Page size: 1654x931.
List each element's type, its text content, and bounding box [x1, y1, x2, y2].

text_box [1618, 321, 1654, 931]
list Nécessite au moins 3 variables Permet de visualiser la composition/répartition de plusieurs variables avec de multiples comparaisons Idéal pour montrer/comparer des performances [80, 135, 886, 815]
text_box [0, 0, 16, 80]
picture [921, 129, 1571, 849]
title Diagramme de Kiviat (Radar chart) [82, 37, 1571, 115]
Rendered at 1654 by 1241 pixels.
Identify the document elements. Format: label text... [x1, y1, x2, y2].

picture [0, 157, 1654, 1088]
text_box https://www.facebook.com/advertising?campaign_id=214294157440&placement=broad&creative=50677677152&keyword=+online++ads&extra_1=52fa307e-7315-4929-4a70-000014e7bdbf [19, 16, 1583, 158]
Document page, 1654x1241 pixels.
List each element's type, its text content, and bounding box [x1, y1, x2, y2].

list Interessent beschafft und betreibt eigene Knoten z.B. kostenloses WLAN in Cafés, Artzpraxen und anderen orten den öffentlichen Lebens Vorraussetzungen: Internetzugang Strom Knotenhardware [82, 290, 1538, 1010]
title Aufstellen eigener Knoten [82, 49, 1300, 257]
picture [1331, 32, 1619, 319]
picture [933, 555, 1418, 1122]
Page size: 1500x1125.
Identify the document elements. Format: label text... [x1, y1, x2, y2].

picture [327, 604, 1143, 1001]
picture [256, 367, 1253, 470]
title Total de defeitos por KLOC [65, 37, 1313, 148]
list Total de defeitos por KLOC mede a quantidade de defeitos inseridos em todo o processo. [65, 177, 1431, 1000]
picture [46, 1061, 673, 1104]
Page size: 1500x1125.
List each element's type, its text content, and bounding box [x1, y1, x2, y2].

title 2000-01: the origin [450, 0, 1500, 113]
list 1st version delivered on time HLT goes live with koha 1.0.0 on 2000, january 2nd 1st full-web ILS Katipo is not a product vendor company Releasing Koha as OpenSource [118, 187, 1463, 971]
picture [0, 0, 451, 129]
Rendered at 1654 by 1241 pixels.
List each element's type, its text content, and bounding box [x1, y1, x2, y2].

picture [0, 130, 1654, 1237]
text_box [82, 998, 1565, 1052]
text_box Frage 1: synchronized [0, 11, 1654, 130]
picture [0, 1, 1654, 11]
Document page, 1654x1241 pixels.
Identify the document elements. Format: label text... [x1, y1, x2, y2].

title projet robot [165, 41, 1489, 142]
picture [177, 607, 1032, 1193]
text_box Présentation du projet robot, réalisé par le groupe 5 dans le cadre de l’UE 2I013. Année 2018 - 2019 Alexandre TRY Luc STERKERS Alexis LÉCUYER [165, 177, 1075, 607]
· · · · ·
▶ [The problem] Return, word for word, the portion of the items above that opens with the first line and closes with the line containing "picture [0, 0, 451, 129]", both included.

▶ [Task output]
Page size: 1654x931.
List each element's type, its text content, and bounding box [x1, y1, x2, y2].

text_box [1618, 321, 1654, 931]
list Nécessite au moins 3 variables Permet de visualiser la composition/répartition de plusieurs variables avec de multiples comparaisons Idéal pour montrer/comparer des performances [80, 135, 886, 815]
text_box [0, 0, 16, 80]
picture [921, 129, 1571, 849]
title Diagramme de Kiviat (Radar chart) [82, 37, 1571, 115]
Rendered at 1654 by 1241 pixels.
Identify the document elements. Format: label text... [x1, y1, x2, y2].

picture [0, 157, 1654, 1088]
text_box https://www.facebook.com/advertising?campaign_id=214294157440&placement=broad&creative=50677677152&keyword=+online++ads&extra_1=52fa307e-7315-4929-4a70-000014e7bdbf [19, 16, 1583, 158]
Document page, 1654x1241 pixels.
List each element's type, its text content, and bounding box [x1, y1, x2, y2].

list Interessent beschafft und betreibt eigene Knoten z.B. kostenloses WLAN in Cafés, Artzpraxen und anderen orten den öffentlichen Lebens Vorraussetzungen: Internetzugang Strom Knotenhardware [82, 290, 1538, 1010]
title Aufstellen eigener Knoten [82, 49, 1300, 257]
picture [1331, 32, 1619, 319]
picture [933, 555, 1418, 1122]
Page size: 1500x1125.
Identify the document elements. Format: label text... [x1, y1, x2, y2].

picture [327, 604, 1143, 1001]
picture [256, 367, 1253, 470]
title Total de defeitos por KLOC [65, 37, 1313, 148]
list Total de defeitos por KLOC mede a quantidade de defeitos inseridos em todo o processo. [65, 177, 1431, 1000]
picture [46, 1061, 673, 1104]
Page size: 1500x1125.
List each element's type, its text content, and bounding box [x1, y1, x2, y2].

title 2000-01: the origin [450, 0, 1500, 113]
list 1st version delivered on time HLT goes live with koha 1.0.0 on 2000, january 2nd 1st full-web ILS Katipo is not a product vendor company Releasing Koha as OpenSource [118, 187, 1463, 971]
picture [0, 0, 451, 129]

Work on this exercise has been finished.